Lines from the one containing "ahlikeuangan-indonesia - Tentang daftar" to the end of the records, both ends included and exactly as written, are the whole answer, and no pictures go in it.

(Records from a collection)
------------------------------------------------------------------------
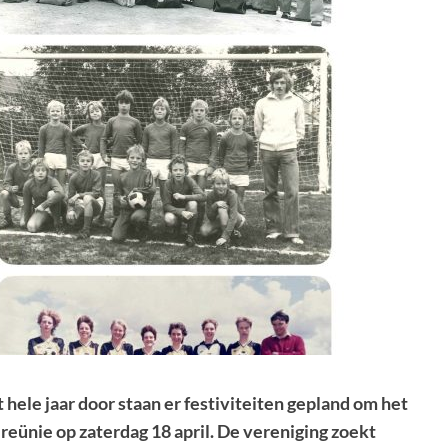
 hele jaar door staan er festiviteiten
gepland om het
eünie op zaterdag 18 april.
De vereniging zoekt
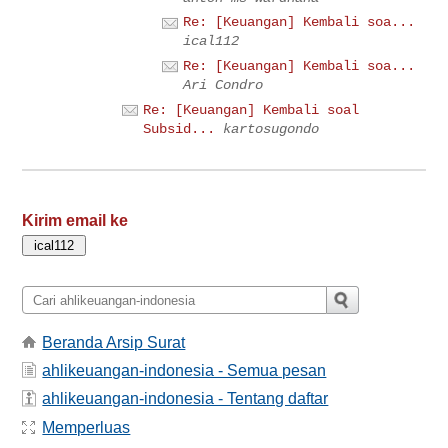
Re: [Keuangan] Kembali soa...
ical112
Re: [Keuangan] Kembali soa...
Ari Condro
Re: [Keuangan] Kembali soal
Subsid...
kartosugondo
Kirim email ke
Beranda Arsip Surat
ahlikeuangan-indonesia - Semua pesan
ahlikeuangan-indonesia - Tentang daftar
Memperluas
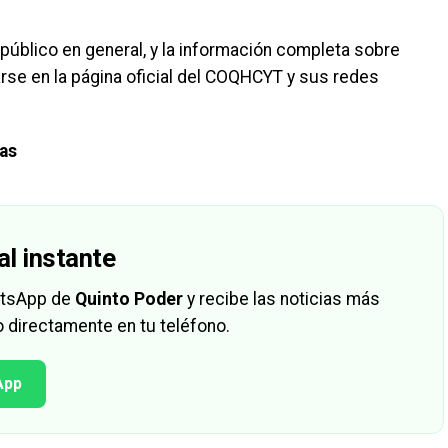
público en general, y la información completa sobre
rse en la página oficial del COQHCYT y sus redes
ias
al instante
hatsApp de
Quinto Poder
y recibe las noticias más
 directamente en tu teléfono.
App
------------------------------------------------------------------------
### RESULT
ahlikeuangan-indonesia - Tentang daftar
Memperluas
público en general, y la información completa sobre
rse en la página oficial del COQHCYT y sus redes
ias
al instante
hatsApp de
Quinto Poder
y recibe las noticias más
 directamente en tu teléfono.
App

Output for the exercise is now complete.